Ministerin: Klimaschutzgesetz kommt
So sagte Bundesumweltministerin Svenja Schulze (SPD), es sei klar, dass Klimaschutz die große „Menschheitsaufgabe“ sei; dabei gebe es weder Erkenntnisprobleme noch einen Mangel an entsprechenden Verträgen. Zudem habe man in dieser Frage den „Rückhalt der Bevölkerung“ und den großer Teile der Wirtschaft. Dennoch sei schon viel erreicht worden; etwa beim Kohleausstieg, der lange als unlösbar angesehen worden sei. Deutschland werde spätestens 2038, wahrscheinlich aber früher, aus der Kohleverstromung aussteigen und bis 2022 30 Prozent des Kohlestroms vom Netz nehmen. Sie habe, so Schulze, ein Klimaschutzgesetz auf den Tisch gelegt, wesentliche Entscheidungen würden im September fallen.
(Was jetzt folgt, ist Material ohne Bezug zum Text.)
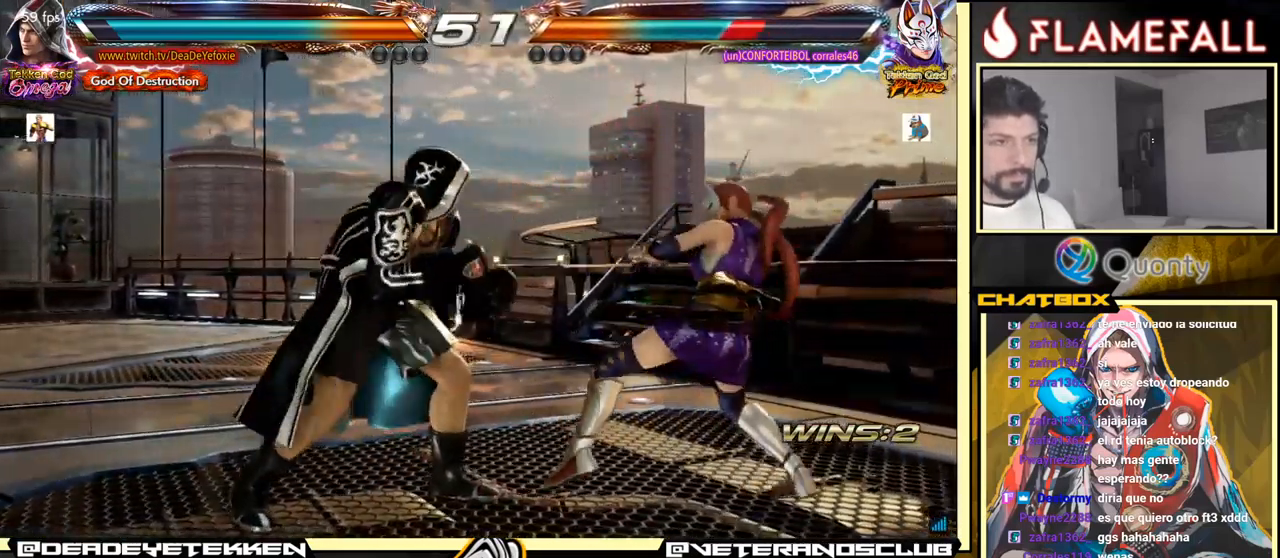
{"buttons": [], "left_stick": "center", "events": [[50, "A", "down"], [50, "X", "up"], [67, "A", "up"], [217, "left_stick", "center"], [267, "left_stick", "left"], [384, "left_stick", "center"]]}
Man brauche eine CO2-Bepreisung, weil man „das teuer machen“ wolle, „was wir vermeiden wollen“. Dieser Preis müsse aber fair sein, weil etwa Mieter und Pendler häufig nicht viel tun könnten, um CO2 zu sparen. Es müsse Anreize geben, auf kleinere Autos und den öffentlichen Nahverkehr umzusteigen. Weil inzwischen klar sei, dass sich „unsere Art zu leben, zu arbeiten und zu konsumieren“ verändern müsse, gebe es zum einen Ungeduld, zum anderen aber auch Ängste und Sorgen. Die nötige Transformation müsse sozial gerecht gestaltet werden.
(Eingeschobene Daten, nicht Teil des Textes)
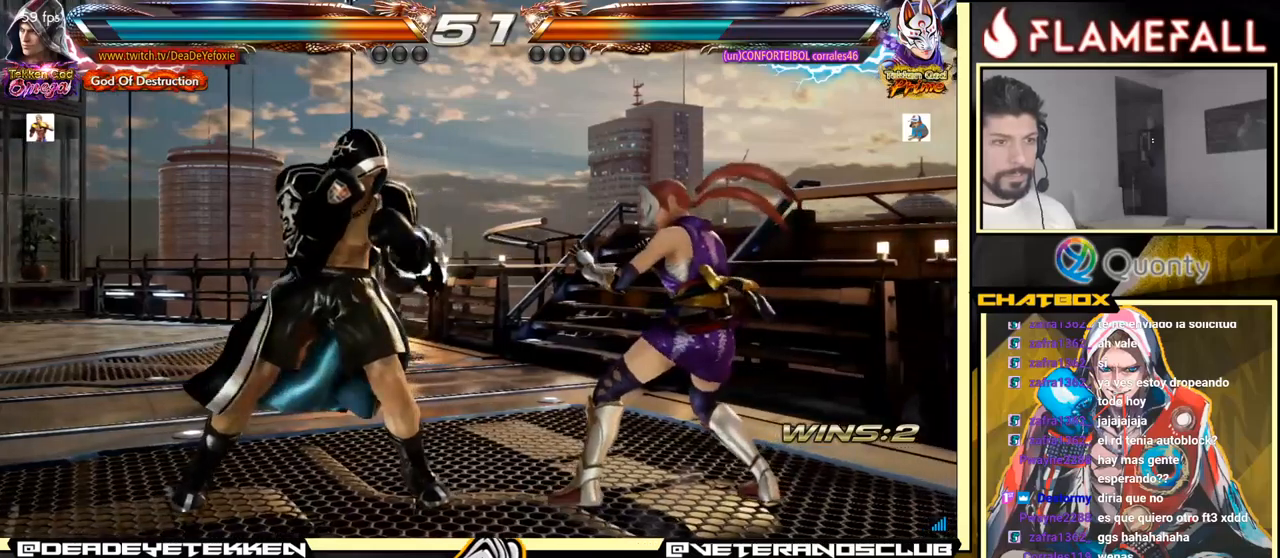
{"buttons": [], "left_stick": "center", "events": [[16, "left_stick", "left"], [366, "left_stick", "center"]]}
Grüne: Regierung handelt nicht
Für Bündnis 90/Die Grünen warf Oliver Krischer, in Sachen Klimaschutz untätig zu bleiben. Seit vier Monaten liege das Ergebnis der Kohlekommission auf dem Tisch, dennoch habe die Regierung immer noch keine Position zum Kohleausstieg. Dies sei „unverantwortlich“.
Es brauche Klarheit bei diesem Thema und eine CO2-Bepreisung und klare Rahmenbedingungen für den Ausbau der erneuerbaren Energien.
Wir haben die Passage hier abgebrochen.